As a gross generalisation, our lifestyle is seen as more important than possessions beyond the ones to put a roof over our heads, get from A to B, watch sport, cook dinner, catch fish…
One of the reasons BigCake is confident about New Zealand’s future, provided we get our act together on promoting economic growth, is that some international consumer trends are at last turning our way.
Our economic decline started when world trade patterns shifted from commodities to high-value consumer products.
But “clean and green” has been a huge hot trend in major markets for a while and on a list of micro trends for 2010 produced by Marketing Week was authenticity. I’d pick this will have a much longer shelf life than this year.
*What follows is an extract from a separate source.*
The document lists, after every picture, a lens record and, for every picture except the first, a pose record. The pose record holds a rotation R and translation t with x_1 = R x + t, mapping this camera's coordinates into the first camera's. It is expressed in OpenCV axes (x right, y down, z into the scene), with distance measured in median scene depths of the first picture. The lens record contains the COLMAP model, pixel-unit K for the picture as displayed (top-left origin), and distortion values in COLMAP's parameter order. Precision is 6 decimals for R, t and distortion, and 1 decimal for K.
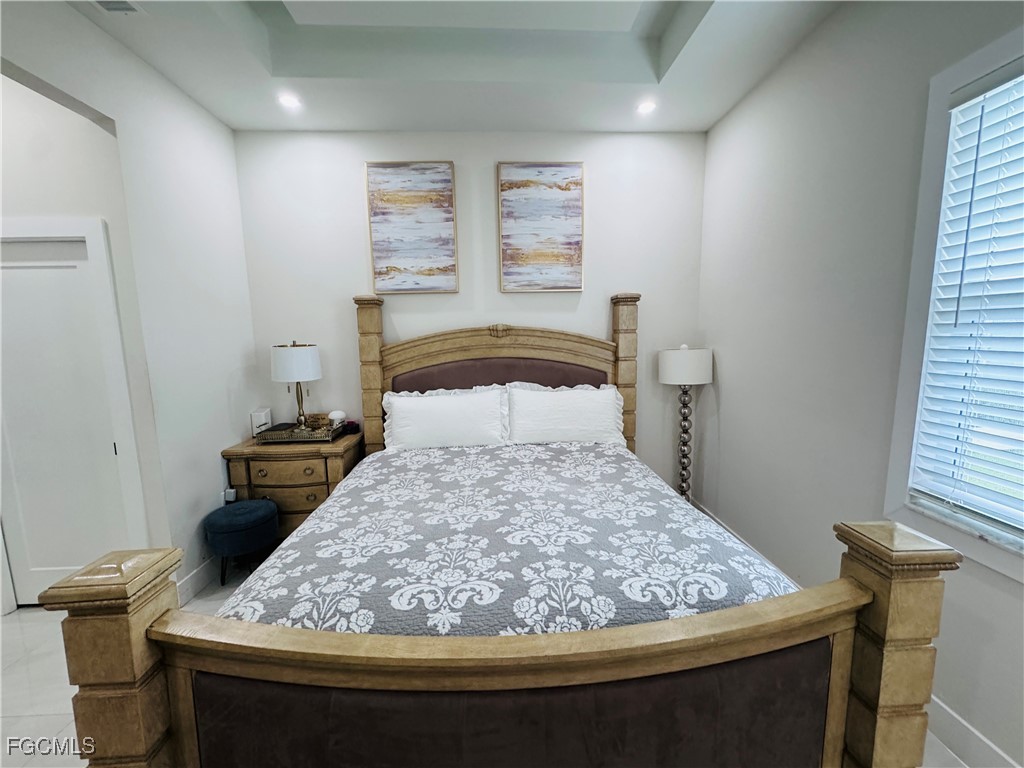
lens RADIAL K [[409.0, 0, 512.7], [0, 409.0, 385.2], [0, 0, 1]] dist [-0.003727, 0.000194]
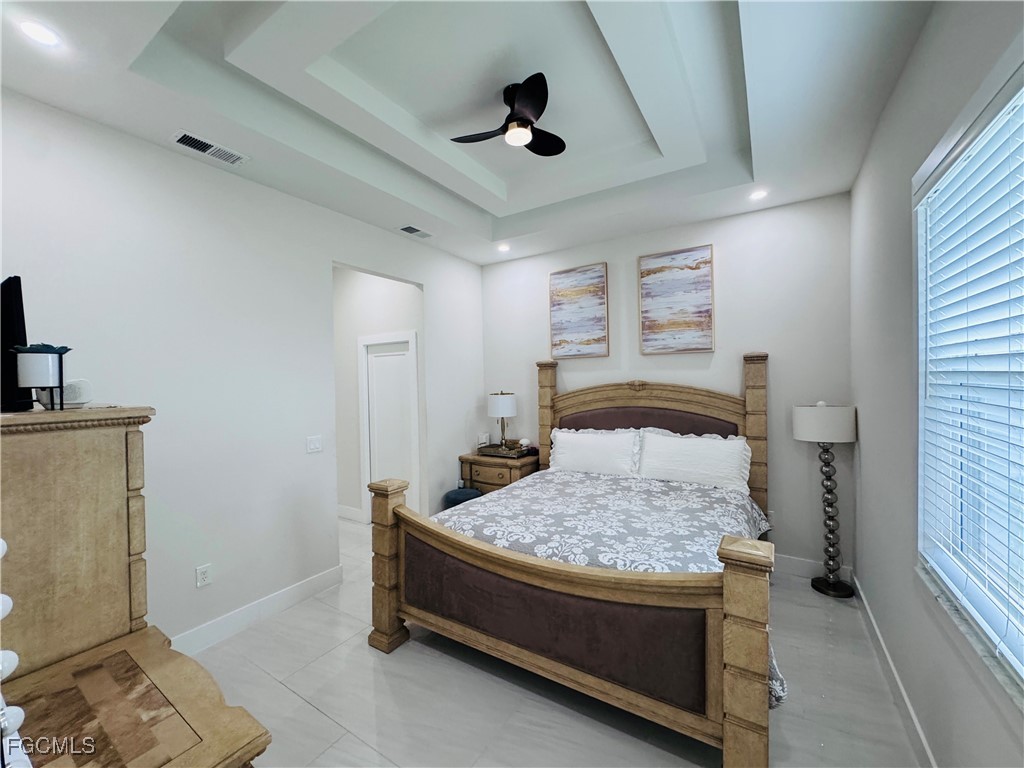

“Brand values have suddenly become important. When we consumers have less to spend, we want to invest in things that matter. We may have resisted the Nanny State implications of the last Labour-led Government but we did admire and adopt at least some of the values of the Rod Donald/Jeanette Fitzsimons Green partnership.”
I think that’s because Marketing Week believes the pair are (were) authentic, though both have now gone from the national political stage.
If you are looking for an authentic Kiwi story, you can’t go passed outdoor clothing maker Icebreaker.
It’s tied its brand to nature New Zealand’s outdoors and New Zealand merino – and used associated values to drive everything it does.
It’s so confident in the story it has got to tell, it allows customers to trace each garment they buy back to the sheep stations where the merino fibre was grown.
Garments have a Baacode (urrgh) which customers can enter on http://www.icebreaker.com/site/baacode/index.html and trace their garment to where the wool came from, including meeting the farmer, and following the production process.
This means having total confidence in every bit of the supply chain. Though bulk milk exporting is a totally different situation, Fonterra need to start thinking more like Icebreaker.
Meet the Crafars anybody?
Note – Icebreaker products are made in China which I guess was the result of a compromise between staying a two-bit truly authentic Kiwi company with manufacturing in New Zealand and its desire to be a truly global player.
If Icebreaker wanted to be a force to be reckoned with on international markets, the scale and efficiency offered by Asian manufacturers was the only way to go.
Another associated micro trend picked by Market Week was “prove it”.
“Because consumer confidence worldwide last year took a hit, 2010 will see increased consumer demand for proof – most especially by way of reviews from other consumers. More and more, we’ll look for peer validation before we buy almost anything.”
And just in case you think all is good there’s “local sourcing”.
“Food retailers and eateries will trumpet the local and hyperlocal origins of many of their products, driven by a combination of marketing spin and a genuine desire to offer sustainable values.”
But as I wrote for Idealog consumers will not automatically switch to local food if they believe doing so puts inferior products on their tables. A buy local campaign in the United Kingdom, targeting Fonterra’s anchor brand, and featuring former Sex Pistol Johnny Rotten backfired.
The campaign sought to point out that contrary to what many Brits thought, Anchor was not British. Market feedback is that when they got put right by Rotten, many regarded the news that Anchor was Kiwi as another reason to buy Anchor.